───── Stored data
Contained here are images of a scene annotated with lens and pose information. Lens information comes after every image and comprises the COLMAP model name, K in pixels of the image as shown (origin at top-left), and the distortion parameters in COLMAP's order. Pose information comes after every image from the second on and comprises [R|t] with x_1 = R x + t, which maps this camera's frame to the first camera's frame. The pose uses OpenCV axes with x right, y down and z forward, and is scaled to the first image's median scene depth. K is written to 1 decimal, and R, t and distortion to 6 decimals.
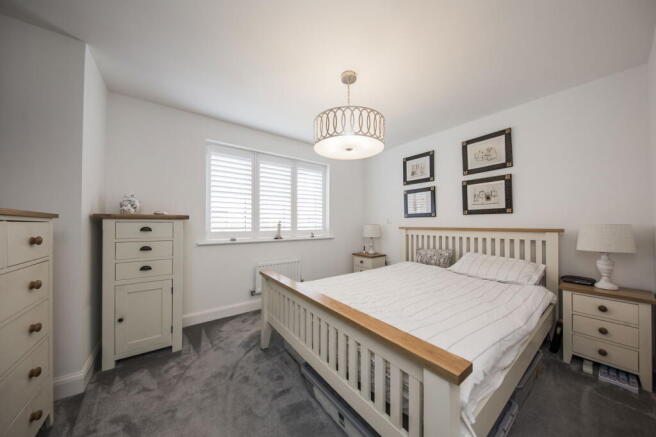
lens RADIAL K [[215.6, 0, 328.0], [0, 215.6, 218.5], [0, 0, 1]] dist [0.000201, -0.000045]
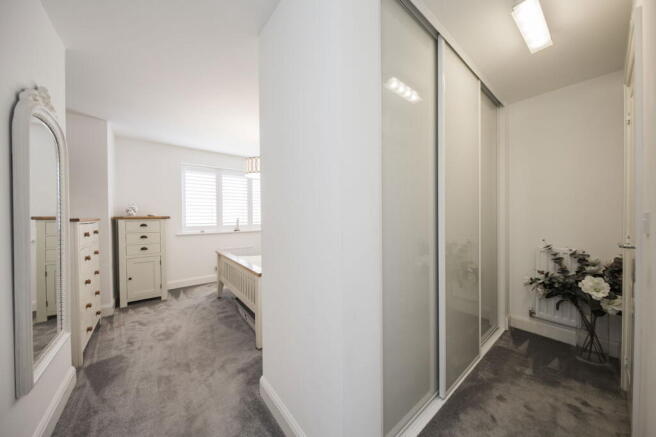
lens RADIAL K [[221.9, 0, 326.1], [0, 221.9, 214.4], [0, 0, 1]] dist [-0.000450, 0.000000]
pose [[0.999509, -0.011741, 0.029060, 0.511060], [0.011307, 0.999823, 0.015044, -0.043670], [-0.029232, -0.014708, 0.999464, -0.746604]]
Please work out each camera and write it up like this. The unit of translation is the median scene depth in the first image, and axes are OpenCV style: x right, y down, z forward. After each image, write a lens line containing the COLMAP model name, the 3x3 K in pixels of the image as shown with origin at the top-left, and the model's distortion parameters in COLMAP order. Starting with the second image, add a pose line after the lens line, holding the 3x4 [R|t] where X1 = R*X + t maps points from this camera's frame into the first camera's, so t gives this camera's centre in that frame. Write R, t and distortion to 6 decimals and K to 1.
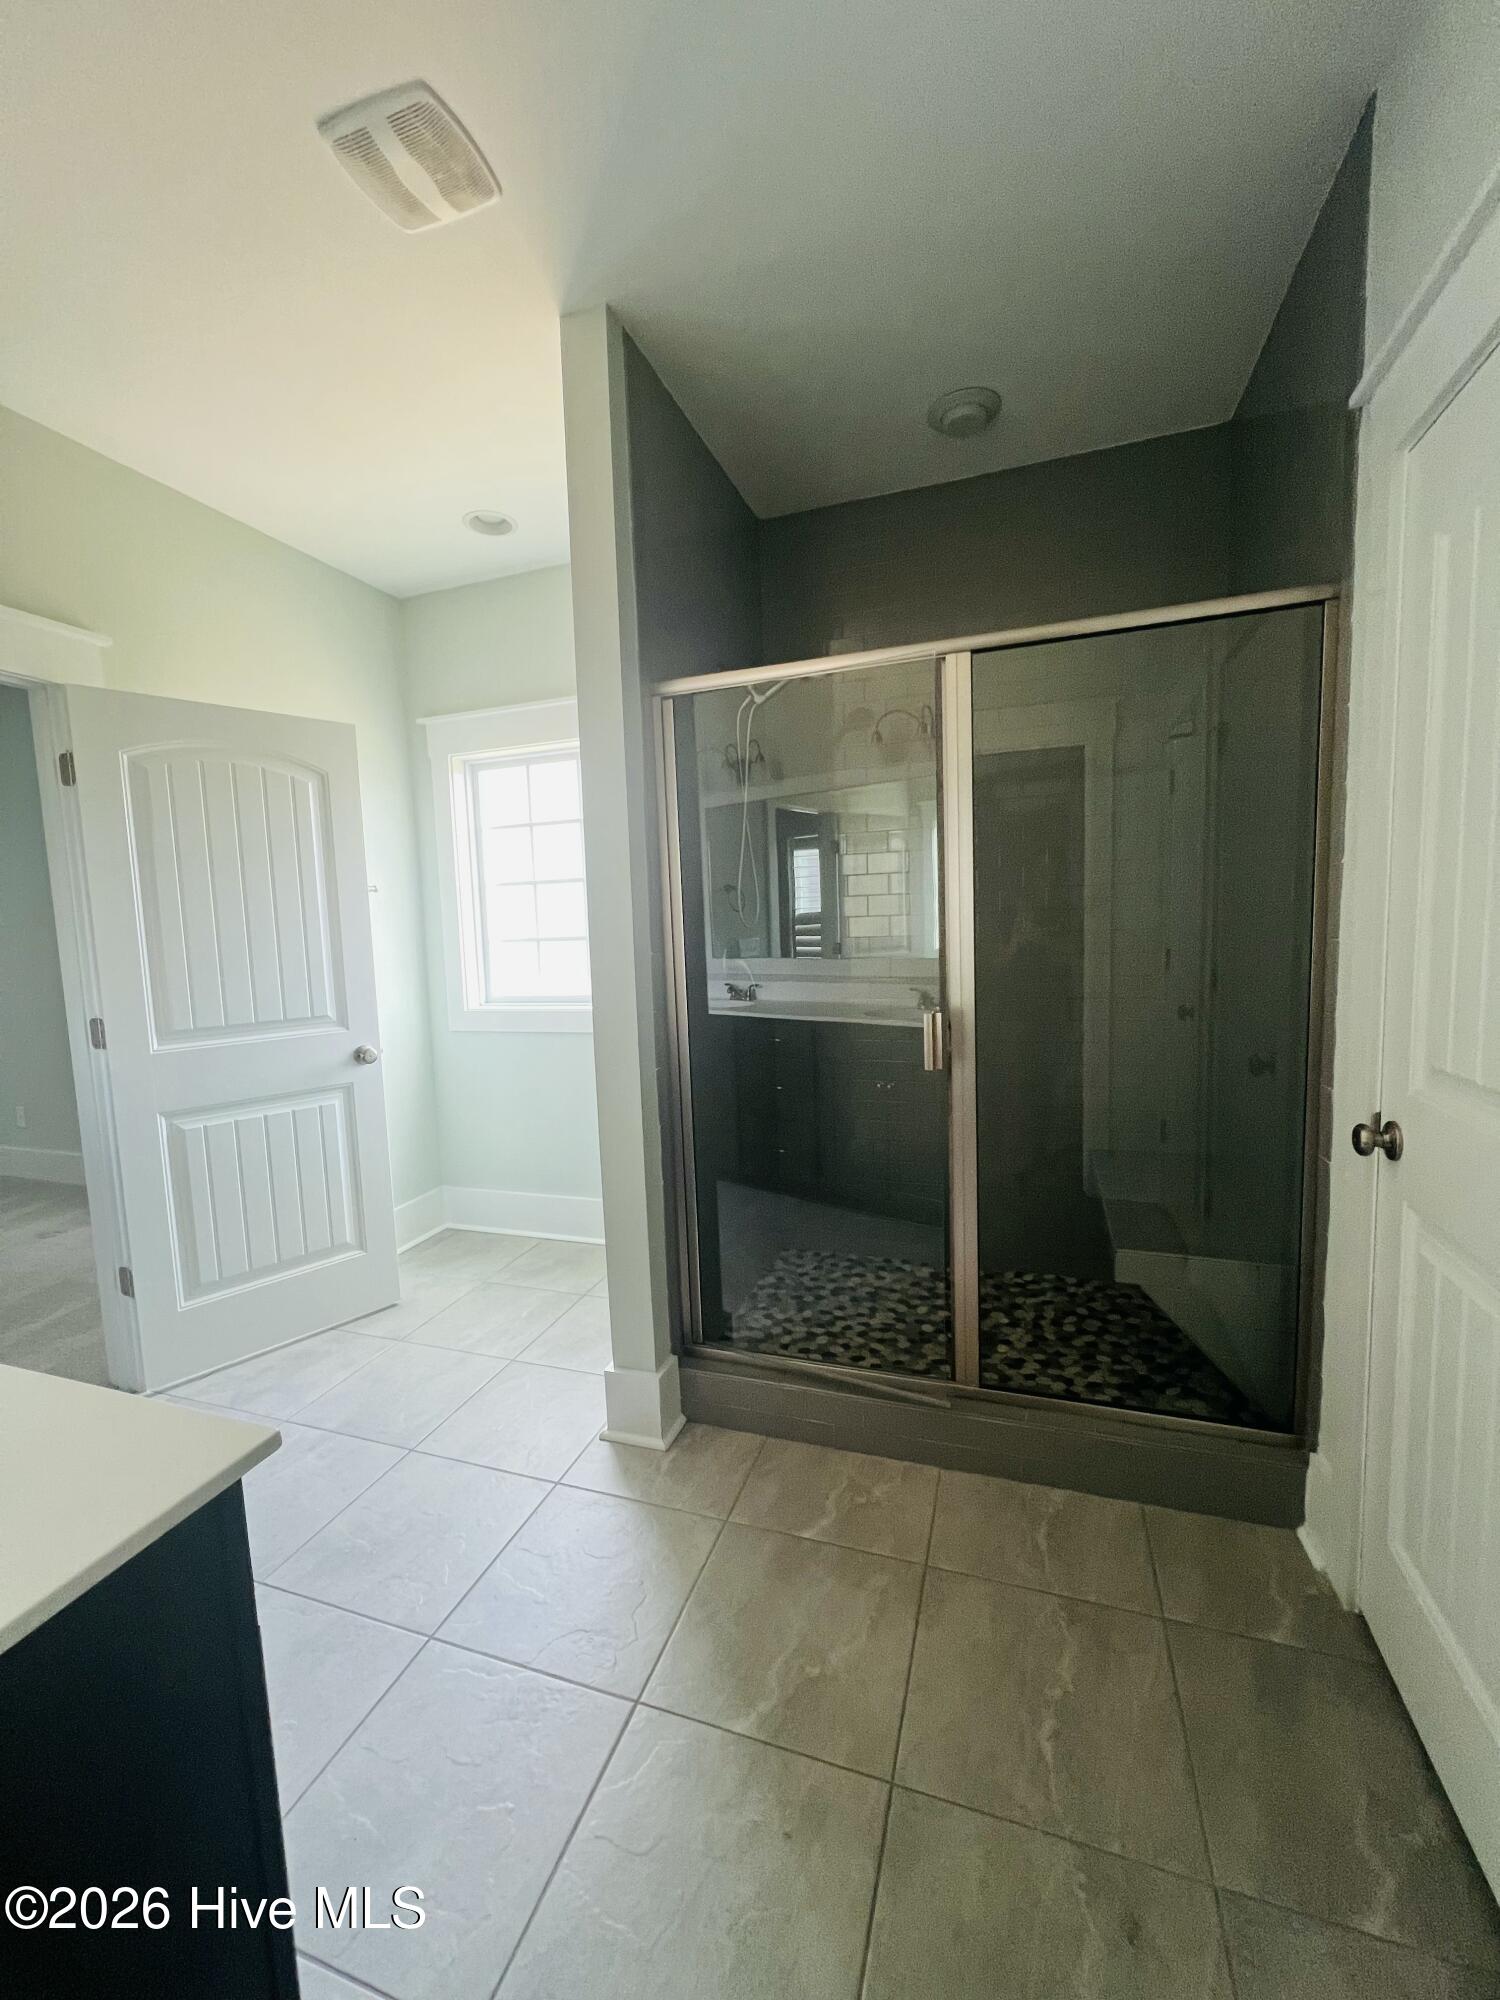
──────────
Work task: Reproduce every line of the data above word for word, leaving out the pictures.

Result:
Contained here are images of a scene annotated with lens and pose information. Lens information comes after every image and comprises the COLMAP model name, K in pixels of the image as shown (origin at top-left), and the distortion parameters in COLMAP's order. Pose information comes after every image from the second on and comprises [R|t] with x_1 = R x + t, which maps this camera's frame to the first camera's frame. The pose uses OpenCV axes with x right, y down and z forward, and is scaled to the first image's median scene depth. K is written to 1 decimal, and R, t and distortion to 6 decimals.
lens RADIAL K [[215.6, 0, 328.0], [0, 215.6, 218.5], [0, 0, 1]] dist [0.000201, -0.000045]
lens RADIAL K [[221.9, 0, 326.1], [0, 221.9, 214.4], [0, 0, 1]] dist [-0.000450, 0.000000]
pose [[0.999509, -0.011741, 0.029060, 0.511060], [0.011307, 0.999823, 0.015044, -0.043670], [-0.029232, -0.014708, 0.999464, -0.746604]]
Please work out each camera and write it up like this. The unit of translation is the median scene depth in the first image, and axes are OpenCV style: x right, y down, z forward. After each image, write a lens line containing the COLMAP model name, the 3x3 K in pixels of the image as shown with origin at the top-left, and the model's distortion parameters in COLMAP order. Starting with the second image, add a pose line after the lens line, holding the 3x4 [R|t] where X1 = R*X + t maps points from this camera's frame into the first camera's, so t gives this camera's centre in that frame. Write R, t and distortion to 6 decimals and K to 1.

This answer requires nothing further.